Dans sa pléthore de convictions démocratiques, la critique du système Sarkozy est juste sur certains points. Il est fantasmagorique d’imaginer que par sa seule volonté, un seul homme pourra tout changer. Aux Etats-Unis, Obama n’a pas seulement été élu pour changer les choses. Il est surtout le résultat de l’évolution naturelle de ce pays, l’aboutissement de « l’American Dream » et des mutations dont cette société, dans toute sa diversité, est capable d’accomplir de grand. Le développement exponentiel des moyens de communications, par internet notamment, fera plus que n’importe quelle personnalité pour la promotion des valeurs démocratiques à travers le monde.

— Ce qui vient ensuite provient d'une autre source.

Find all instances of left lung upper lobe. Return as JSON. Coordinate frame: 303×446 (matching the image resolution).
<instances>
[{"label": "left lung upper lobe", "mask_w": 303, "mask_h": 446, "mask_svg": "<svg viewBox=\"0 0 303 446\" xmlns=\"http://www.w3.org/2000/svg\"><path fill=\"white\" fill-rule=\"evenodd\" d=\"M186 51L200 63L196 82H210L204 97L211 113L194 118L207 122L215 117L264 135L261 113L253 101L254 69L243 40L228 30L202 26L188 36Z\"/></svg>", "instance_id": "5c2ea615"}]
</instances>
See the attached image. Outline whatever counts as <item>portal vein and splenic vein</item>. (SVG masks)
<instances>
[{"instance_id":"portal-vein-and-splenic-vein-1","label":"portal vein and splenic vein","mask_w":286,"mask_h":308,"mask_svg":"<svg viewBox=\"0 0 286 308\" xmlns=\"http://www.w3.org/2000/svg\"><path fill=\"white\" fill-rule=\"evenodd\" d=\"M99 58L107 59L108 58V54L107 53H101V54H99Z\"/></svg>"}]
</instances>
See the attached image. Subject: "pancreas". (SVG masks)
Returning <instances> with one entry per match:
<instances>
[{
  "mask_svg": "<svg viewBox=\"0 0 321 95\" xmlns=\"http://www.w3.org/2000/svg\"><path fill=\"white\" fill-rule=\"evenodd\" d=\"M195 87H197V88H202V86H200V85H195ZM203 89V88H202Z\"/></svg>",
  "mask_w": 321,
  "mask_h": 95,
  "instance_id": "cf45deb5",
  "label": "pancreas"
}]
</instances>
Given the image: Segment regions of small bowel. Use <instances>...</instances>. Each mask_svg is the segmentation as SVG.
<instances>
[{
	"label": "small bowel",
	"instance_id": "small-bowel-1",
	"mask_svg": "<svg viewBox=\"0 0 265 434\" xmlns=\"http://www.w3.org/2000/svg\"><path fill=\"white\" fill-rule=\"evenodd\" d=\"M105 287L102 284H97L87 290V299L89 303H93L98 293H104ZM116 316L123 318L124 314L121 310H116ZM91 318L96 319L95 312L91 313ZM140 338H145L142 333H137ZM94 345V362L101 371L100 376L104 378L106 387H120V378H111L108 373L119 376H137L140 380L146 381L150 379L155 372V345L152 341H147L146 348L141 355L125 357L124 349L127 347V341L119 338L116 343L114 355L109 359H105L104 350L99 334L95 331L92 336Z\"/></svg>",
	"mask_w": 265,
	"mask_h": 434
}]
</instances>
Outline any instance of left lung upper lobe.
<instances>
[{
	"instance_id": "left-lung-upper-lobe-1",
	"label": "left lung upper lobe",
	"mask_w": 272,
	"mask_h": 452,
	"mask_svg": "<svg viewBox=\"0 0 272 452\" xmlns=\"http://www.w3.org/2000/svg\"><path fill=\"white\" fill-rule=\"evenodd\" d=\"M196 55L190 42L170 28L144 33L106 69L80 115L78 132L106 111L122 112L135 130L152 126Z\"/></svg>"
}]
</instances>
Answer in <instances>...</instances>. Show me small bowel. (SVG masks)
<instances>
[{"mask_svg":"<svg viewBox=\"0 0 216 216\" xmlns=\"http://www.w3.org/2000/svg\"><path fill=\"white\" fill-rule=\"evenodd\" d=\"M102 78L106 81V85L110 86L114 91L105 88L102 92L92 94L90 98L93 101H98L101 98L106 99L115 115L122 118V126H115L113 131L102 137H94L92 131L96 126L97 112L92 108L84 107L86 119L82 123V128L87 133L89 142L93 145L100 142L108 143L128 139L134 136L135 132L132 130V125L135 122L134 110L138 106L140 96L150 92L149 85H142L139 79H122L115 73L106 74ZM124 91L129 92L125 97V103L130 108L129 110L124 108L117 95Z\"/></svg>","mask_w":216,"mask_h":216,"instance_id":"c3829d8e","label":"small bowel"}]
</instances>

Dans sa critique du système egocratique de N. Sarkozy, à quoi pense F. Bayrou le matin en se rasant ? Lui, plus que n’importe quelle autre homme politique, a fait sienne l’idée d’ouverture. Son seul programme n’a jamais été plus loin que prendre des personnalités, des idées intéressantes, à droite et à gauche. Comment cet homme solitaire baserait sa politique lui qui n’a pas réussi à s’entourer ? Sur qui ? Et sur quelles idées ? Lui qui n’en a que trop peu…  Il a d’autres talents qui l’ont menés jusque là, notamment sa pugnacité. Mais ce n’est pas la force de ses propositions ! Comment pratiquerait-il différemment le pouvoir que l’actuel président ? Comment pratiques-t-il aujourd’hui le pouvoir au sein de son parti ? Et si la question semble à charge… Comment fonctionnerait le Modem sans François Bayrou ?

 

C’est un carton rouge qui devrait lui être donné de la part de tous les démocrates et de toutes les forces pro-européennes de ce pays. Il est en train d’essayer de transformer le scrutin européen en plébiscite contre la politique de N. Sarkozy. C’est le même argumentaire qui a conduit à l’époque au rejet de la Constitution Européenne. (Rédigé sous la présidence d’un certain V. Giscard d’Estaing…)

 

Les Français ont toujours brulé leurs idoles. Forcé de croire que Bayrou, s’il était au pouvoir, n’échapperait pas à cette règle. Le seul véritable changement interviendra quand on rendra aux individus les rênes de leurs destinées.